The secretary did not respond directly during Thompson’s statement, which was delivered as part of his opening remarks. The Department of Homeland Security has previously denied allegations of unlawful conduct, saying its actions are necessary to enforce immigration laws and protect national security. Supporters of the administration argue that critics are conflating aggressive enforcement with illegality and using oversight hearings for political theater.

But Thompson’s critique extended beyond any single enforcement decision. He argued that leadership choices reverberate downward, placing frontline officers at legal risk and eroding public trust. When communities believe enforcement agencies operate without accountability, cooperation declines, tensions rise and security outcomes worsen.
That dynamic, Thompson suggested, represents a paradox: policies pursued in the name of safety can ultimately undermine it.
The hearing also highlighted a broader institutional concern. Oversight, while less visible than elections or court rulings, is one of the primary ways democracies correct themselves. When cabinet officials resist it — by limiting access, withholding information or minimizing appearances — the system’s ability to detect and correct abuses weakens.
Calls for resignation are rare in congressional hearings precisely because they signal a breakdown in confidence that cannot be resolved through incremental reform or clarification. Thompson’s demand reflected his conclusion that the problems he described were structural and ongoing, not isolated or inadvertent.
Whether that assessment gains traction beyond the hearing room remains uncertain. History suggests that resignation demands often depend less on rhetoric than on corroboration — inspector general reports, court findings or sustained public pressure.
Still, the episode marked a notable escalation. It reframed the debate over DHS leadership from one about policy priorities to one about constitutional limits. In that sense, the hearing was less about Kristi Noem as an individual than about how power is exercised within one of the federal government’s most expansive agencies.

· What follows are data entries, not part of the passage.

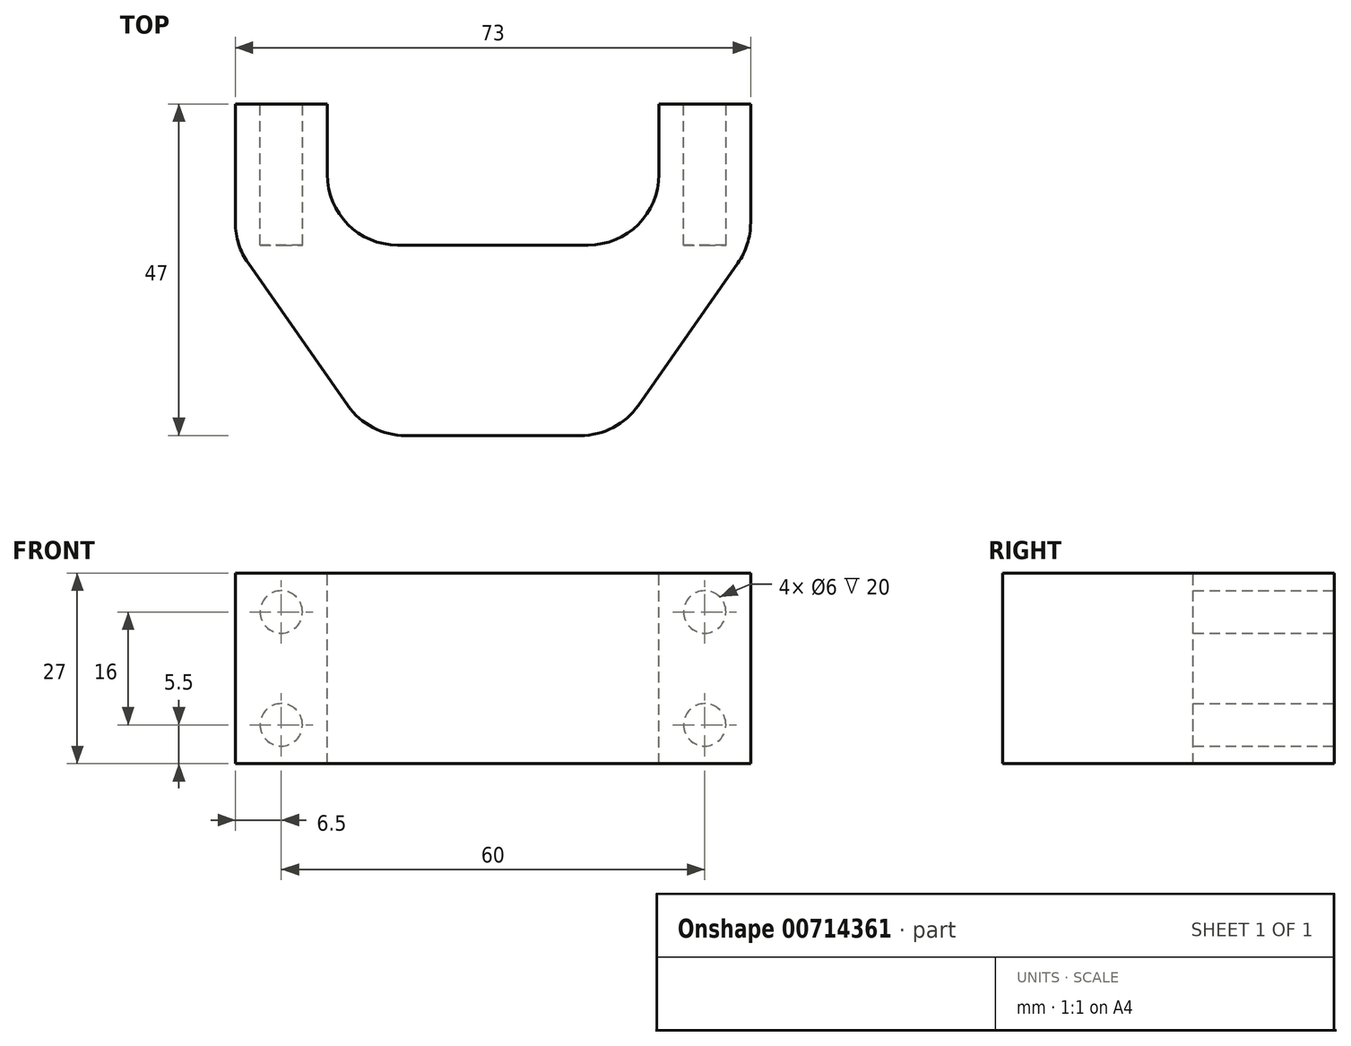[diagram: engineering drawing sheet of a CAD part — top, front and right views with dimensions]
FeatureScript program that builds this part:
annotation { "Feature Type Name" : "Feature", "Feature Type Description" : "" }
export const myFeature = defineFeature(function(context is Context, id is Id, definition is map)
    precondition{}
    {
        {
            var Q0;
            Q0=qCreatedBy(makeId("Front.planeOp"),FACE);
            var sketch = newSketch(context, id + "F0", { "sketchPlane" : qUnion([Q0])});
            skCircle(sketch, "E0", {"center": v(-30, -8) * mm, "radius": 3 * mm});
            skCircle(sketch, "E1.0.1.0", {"center": v(-30, 8) * mm, "radius": 3 * mm});
            skCircle(sketch, "E1.1.0.0", {"center": v(30, -8) * mm, "radius": 3 * mm});
            skCircle(sketch, "E1.1.1.0", {"center": v(30, 8) * mm, "radius": 3 * mm});
            skLineSegment(sketch, "E1.direction1", {"start": v(-30, -8) * mm, "end": v(30, -8) * mm, "construction": true});
            skLineSegment(sketch, "E1.direction2", {"start": v(-30, -8) * mm, "end": v(-30, 8) * mm, "construction": true});
            skLineSegment(sketch, "E2.bottom", {"start": v(-23.5, -13.5) * mm, "end": v(-36.5, -13.5) * mm});
            skLineSegment(sketch, "E2.top", {"start": v(-23.5, 13.5) * mm, "end": v(-36.5, 13.5) * mm});
            skLineSegment(sketch, "E2.left", {"start": v(-23.5, -13.5) * mm, "end": v(-23.5, 13.5) * mm});
            skLineSegment(sketch, "E2.right", {"start": v(-36.5, -13.5) * mm, "end": v(-36.5, 13.5) * mm});
            skPoint(sketch, "E2.middle", {"position": v(-30, 0) * mm});
            skLineSegment(sketch, "E3.MirrorCS", {"start": v(23.5, 13.5) * mm, "end": v(36.5, 13.5) * mm});
            skLineSegment(sketch, "E4.MirrorCS", {"start": v(23.5, -13.5) * mm, "end": v(23.5, 13.5) * mm});
            skLineSegment(sketch, "E5.MirrorCS", {"start": v(23.5, -13.5) * mm, "end": v(36.5, -13.5) * mm});
            skLineSegment(sketch, "E6.MirrorCS", {"start": v(36.5, -13.5) * mm, "end": v(36.5, 13.5) * mm});
            skSolve(sketch);
        }
        {
            var Q0;
            Q0=makeQuery(id+"F0.imprint","IMPRINT",FACE,{"disambiguationData":[TD([[makeQuery(id+"F0.imprint","IMPRINT",EDGE,{"derivedFrom":sQuery(id+"F0.wireOp",EDGE,"E0")}),-1.0]])]});
            var Q1;
            Q1=makeQuery(id+"F0.imprint","IMPRINT",FACE,{"disambiguationData":[TD([[makeQuery(id+"F0.imprint","IMPRINT",EDGE,{"derivedFrom":sQuery(id+"F0.wireOp",EDGE,"E1.1.0.0")}),-1.0]])]});
            extrude(context, id + "F1", {"entities" : qUnion([Q0, Q1]), "depth" : 20 * mm, "offsetDistance" : 25 * mm});
        }
        {
            var Q0;
            Q0=qCreatedBy(makeId("Top.planeOp"),FACE);
            var sketch = newSketch(context, id + "F2", { "sketchPlane" : qUnion([Q0])});
            skPoint(sketch, "E7.0", {"position": v(-36.5, -20) * mm});
            skPoint(sketch, "E8.0", {"position": v(36.5, -20) * mm});
            skLineSegment(sketch, "E9", {"start": v(-36.5, -20) * mm, "end": v(-17.6, -47) * mm});
            skLineSegment(sketch, "E10", {"start": v(-17.6, -47) * mm, "end": v(17.6, -47) * mm});
            skLineSegment(sketch, "E11", {"start": v(17.6, -47) * mm, "end": v(36.5, -20) * mm});
            skLineSegment(sketch, "E12", {"start": v(36.5, -20) * mm, "end": v(-36.5, -20) * mm});
            skSolve(sketch);
        }
        {
            var Q0;
            Q0=makeQuery(id+"F2.imprint","IMPRINT",FACE,{"disambiguationData":[TD([[makeQuery(id+"F2.imprint","IMPRINT",EDGE,{"derivedFrom":sQuery(id+"F2.wireOp",EDGE,"E9")}),1.0]])]});
            extrude(context, id + "F3", {"entities" : qUnion([Q0]), "operationType" : NewBodyOperationType.ADD, "endBound" : BoundingType.SYMMETRIC, "depth" : 27 * mm, "offsetDistance" : 25 * mm});
        }
        {
            var Q0;
            Q0=makeQuery(id+"F1.opExtrude","CAP_EDGE",EDGE,{"disambiguationData":[OSD([sQuery(id+"F0.wireOp",EDGE,"E2.left")])],"isStart":false});
            var Q1;
            Q1=makeQuery(id+"F1.opExtrude","CAP_EDGE",EDGE,{"disambiguationData":[OSD([sQuery(id+"F0.wireOp",EDGE,"E4.MirrorCS")])],"isStart":false});
            var Q2;
            Q2=makeQuery(id+"F3.opExtrude","SWEPT_EDGE",EDGE,{"disambiguationData":[OSD([sQuery(id+"F2.wireOp",EDGE,"E9"),sQuery(id+"F2.wireOp",EDGE,"E10")])]});
            var Q3;
            Q3=makeQuery(id+"F3.opExtrude","SWEPT_EDGE",EDGE,{"disambiguationData":[OSD([sQuery(id+"F2.wireOp",EDGE,"E10"),sQuery(id+"F2.wireOp",EDGE,"E11")])]});
            var Q4;
            Q4=makeQuery(id+"F3.boolean.opBoolean","MERGE",EDGE,{"derivedFrom":[makeQuery(id+"F1.opExtrude","CAP_EDGE",EDGE,{"disambiguationData":[OSD([sQuery(id+"F0.wireOp",EDGE,"E2.right")])],"isStart":false}),makeQuery(id+"F3.opExtrude","SWEPT_EDGE",EDGE,{"disambiguationData":[OSD([sQuery(id+"F2.wireOp",EDGE,"E9"),sQuery(id+"F2.wireOp",EDGE,"E12")])]})]});
            var Q5;
            Q5=makeQuery(id+"F3.boolean.opBoolean","MERGE",EDGE,{"derivedFrom":[makeQuery(id+"F1.opExtrude","CAP_EDGE",EDGE,{"disambiguationData":[OSD([sQuery(id+"F0.wireOp",EDGE,"E6.MirrorCS")])],"isStart":false}),makeQuery(id+"F3.opExtrude","SWEPT_EDGE",EDGE,{"disambiguationData":[OSD([sQuery(id+"F2.wireOp",EDGE,"E11"),sQuery(id+"F2.wireOp",EDGE,"E12")])]})]});
            fillet(context, id + "F4", {"entities" : qUnion([Q0, Q1, Q2, Q3, Q4, Q5]), "radius" : 10 * mm, "tangentPropagation" : true, "allowEdgeOverflow" : false});
        }
    });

For the public, the implications are direct. DHS touches immigration, aviation, cybersecurity, disaster response and counterterrorism. How it operates — and how closely it is monitored — affects daily life in ways both visible and unseen.
As Thompson concluded, accountability does not enforce itself. It depends on institutions willing to assert their authority and a public attentive enough to insist that they do. Whether this moment leads to consequences or fades into the background may help determine how durable those safeguards remain.